BWPWAP Paper with Kenneth Goldsmith: On Uncreative Writing

Kenneth Goldsmith in Conversation with Florian Cramer

Sat, Feb 2, 2013
5 pm
8 €, conc. 5 €

With so much language available in the digital age, does anyone really need to write more? Why not just process what exists? This is the position of the uncreative, embodied by Kenneth Goldsmith as one of the most important figures of conceptual writing: Writing driven by the perception of language as matter that can be endlessly repurposed.

The uncreative writing paradigm asks if techniques traditionally thought to be outside the scope of literature, including word processing, databasing, identity ciphering and intensive programming can inspire the reinvention of writing. The Internet and the digital environment present writers with new challenges and opportunities to reconceive creativity, authorship and their relationship to language. Confronted with an unprecedented quantity of texts and language, writers have the opportunity to move beyond the creation of new texts and manage, parse, appropriate and reconstruct those that already exist.

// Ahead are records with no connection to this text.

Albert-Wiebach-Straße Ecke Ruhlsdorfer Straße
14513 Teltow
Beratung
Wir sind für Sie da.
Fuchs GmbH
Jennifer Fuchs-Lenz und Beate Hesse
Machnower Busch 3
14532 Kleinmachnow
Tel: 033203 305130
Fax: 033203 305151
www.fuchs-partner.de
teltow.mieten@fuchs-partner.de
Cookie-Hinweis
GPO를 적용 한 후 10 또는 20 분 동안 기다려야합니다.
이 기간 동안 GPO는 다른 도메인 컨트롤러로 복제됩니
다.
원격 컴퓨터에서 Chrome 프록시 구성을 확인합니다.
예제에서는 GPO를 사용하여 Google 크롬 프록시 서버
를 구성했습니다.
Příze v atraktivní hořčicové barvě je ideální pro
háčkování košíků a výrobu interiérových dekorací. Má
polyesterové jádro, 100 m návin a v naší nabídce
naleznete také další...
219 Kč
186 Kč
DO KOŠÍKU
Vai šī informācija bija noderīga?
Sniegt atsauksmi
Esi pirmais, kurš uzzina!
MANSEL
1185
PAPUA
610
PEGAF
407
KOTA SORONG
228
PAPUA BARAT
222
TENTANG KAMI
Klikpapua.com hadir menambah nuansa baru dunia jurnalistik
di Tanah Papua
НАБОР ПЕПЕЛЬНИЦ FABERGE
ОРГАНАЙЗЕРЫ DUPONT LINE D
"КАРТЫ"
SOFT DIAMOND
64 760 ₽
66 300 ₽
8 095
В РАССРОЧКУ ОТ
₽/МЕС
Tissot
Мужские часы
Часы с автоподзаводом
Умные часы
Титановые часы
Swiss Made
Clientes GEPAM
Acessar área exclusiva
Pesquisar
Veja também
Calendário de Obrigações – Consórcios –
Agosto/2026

Examining a wide range of texts and techniques, including the use of Google searches to create poetry, appropriation of courtroom testimony, and the possibility of robo-poetics, Goldsmith joins this recent work to practices that date back to the early twentieth century. Writers and artists such as Walter Benjamin, Gertrude Stein, James Joyce and Andy Warhol embodied an ethos in which the construction or conception of a text was just as important as the resultant text itself. By extending this tradition into the digital realm, uncreative writing offers new ways of thinking about identity and the making of meaning.